ERASMUS+ KA229 - SHARE

WHERE ARE YOU FROM? MOVILIDAD DE ESTUDIANTES ERASMUS+ KA2

¿Quién eres? ¿De dónde vienes? ¿Qué idioma hablas? A veces, estas sencillas preguntas  no  son fáciles de contestar. Vidas de ida y vuelta, familias viajeras, antepasados de otros continentes, lenguas y proyectos  que se multiplican entre sí.  Nuestras dos nuevas estudiantes, Vanessa y Helena, son portuguesas, atlánticas. Y venezolanas, también madeirenses, sudafricanas, un tanto tropicales e insulares. Un toque español ya van teniendo.  Hablan en castellano, portugués o inglés, mezclando  incluso un poquito de bable y todo ello adornado con el acento de Madeira.
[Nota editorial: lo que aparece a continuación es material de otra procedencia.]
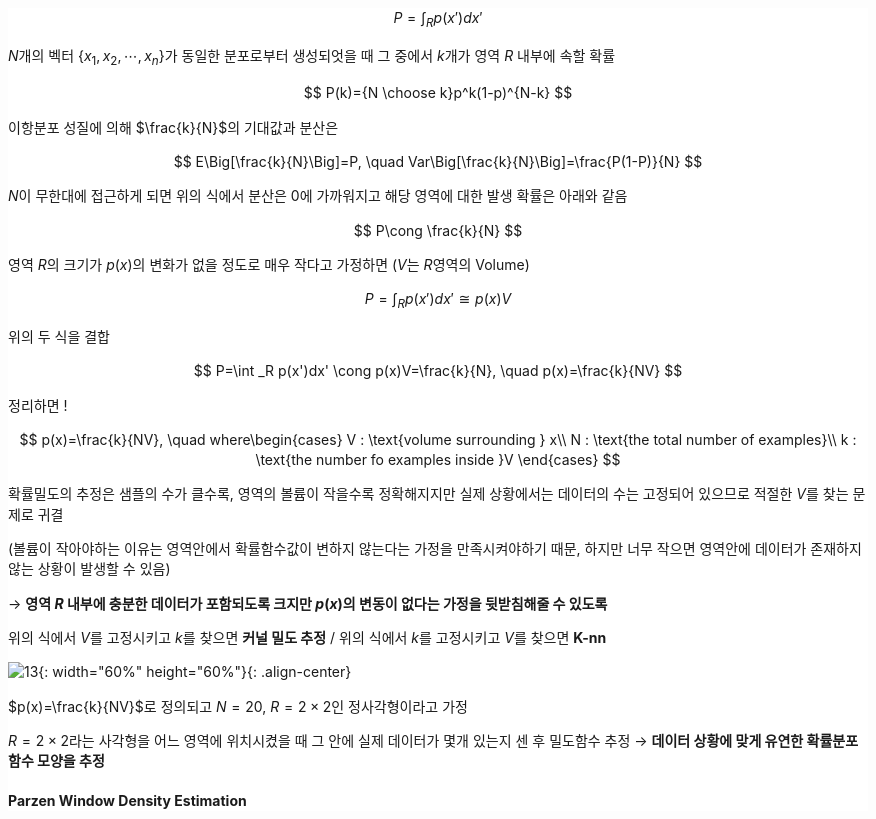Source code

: $$
P=\int_R p(x')dx'
$$

$N$개의 벡터 $\{x_1, x_2, \cdots, x_n\}$가 동일한 분포로부터 생성되엇을 때 그 중에서 $k$개가 영역 $R$ 내부에 속할 확률

$$
P(k)={N \choose k}p^k(1-p)^{N-k}
$$

이항분포 성질에 의해 $\frac{k}{N}$의 기대값과 분산은 

$$
E\Big[\frac{k}{N}\Big]=P, \quad Var\Big[\frac{k}{N}\Big]=\frac{P(1-P)}{N}
$$

$N$이 무한대에 접근하게 되면 위의 식에서 분산은 0에 가까워지고 해당 영역에 대한 발생 확률은 아래와 같음

$$
P\cong \frac{k}{N}
$$

영역 $R$의 크기가 $p(x)$의 변화가 없을 정도로 매우 작다고 가정하면 ($V$는 $R$영역의 Volume)

$$
P=\int _R p(x')dx' \cong p(x)V
$$

위의 두 식을 결합

$$
P=\int _R p(x')dx' \cong p(x)V=\frac{k}{N}, \quad p(x)=\frac{k}{NV}
$$

정리하면 ! 

$$
p(x)=\frac{k}{NV}, \quad where\begin{cases} V : \text{volume surrounding } x\\
N : \text{the total number of examples}\\
k : \text{the number fo examples inside }V
\end{cases}
$$

확률밀도의 추정은 샘플의 수가 클수록, 영역의 볼륨이 작을수록 정확해지지만 실제 상황에서는 데이터의 수는 고정되어 있으므로 적절한 $V$를 찾는 문제로 귀결

(볼륨이 작아야하는 이유는 영역안에서 확률함수값이 변하지 않는다는 가정을 만족시켜야하기 때문, 하지만 너무 작으면 영역안에 데이터가 존재하지 않는 상황이 발생할 수 있음)

→ **영역 $R$ 내부에 충분한 데이터가 포함되도록 크지만 $p(x)$의 변동이 없다는 가정을 뒷받침해줄 수 있도록**

위의 식에서 $V$를 고정시키고 $k$를 찾으면 **커널 밀도 추정** / 위의 식에서 $k$를 고정시키고 $V$를 찾으면 **K-nn**

![13](https://user-images.githubusercontent.com/86525868/221347043-181f0010-248d-4641-a01f-379ff4fd7ca5.png){: width="60%" height="60%"}{: .align-center}

$p(x)=\frac{k}{NV}$로 정의되고 $N=20, \ R=2\times 2$인 정사각형이라고 가정

$R=2\times 2$라는 사각형을 어느 영역에 위치시켰을 때 그 안에 실제 데이터가 몇개 있는지 센 후 밀도함수 추정 → **데이터 상황에 맞게 유연한 확률분포함수 모양을 추정**

#### Parzen Window Density Estimation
Tras un largo viaje de tres vuelos (Funchal, Lisboa, Madrid, Asturias), aterrizaron en Ranón un martes por la noche. Proceden del centro asociado en Calheta, Portugal y disfrutan de una movilidad de larga duración (dos meses)  gracias al proyecto ERASMUS + KA 2, SHARE .  Las clases se les hacen cortas e interesantes, pero difíciles. En Calheta casi todas las asignaturas eran de dos horas y aquí se les pasan volando. Un poco de Filosofía, Historia, Lengua, Geografía, Inglés, actividades extraescolares (visita a la Universidad, ruta de La Regenta…) Nos ha costado tiempo diseñar su currículo para que fuese a la vez provechoso, asequible y agradable. Ojalá lo hayamos logrado, no solo en su beneficio, sino también en el de nuestro centro. Casi sin darnos cuenta, en estas situaciones excepcionales, como cuando vienen invitados, todos tratamos de mostrar  nuestra mejor cara. Y esa buena disposición mutua suele funcionar.  En pocas semanas serán un elemento más del Selgas, no se querrán ir y nosotros sentiremos pena de verlas marchar, porque son encantadoras.  Habremos cambiado un poco para entonces y ellas más aún. Sus anfitriones, Ana y Galo, son ya sus amigos. No serán los únicos.

Para ayudarlas con la lengua, que Vanessa conoce bien pero cuya escritura quiere mejorar, y que Helena maneja ya con sorprendente facilidad, tenemos a nuestra ex alumna Miriam Seivane, convertida ahora en toda una doctora. Ella les impartirá un acelerado curso de quince horas. A su vuelta, quieren examinarse de español, cada una a su nivel.

Tanto el alumnado como el profesorado han demostrado interés e implicación en que estas alumnas se adapten y aprendan. Eso es de agradecer y me consta que ellas lo están valorando. A los 16 años, algunas experiencias son inolvidables. No es necesario ponerse trascendentes, pero en ocasiones es inevitable: vemos crecer la vida ante nuestros ojos. Tengámoslos bien abiertos, pues cada día puede ser un espectáculo, una aventura, una película. Si esto es así para nosotros, imaginaos para ellas.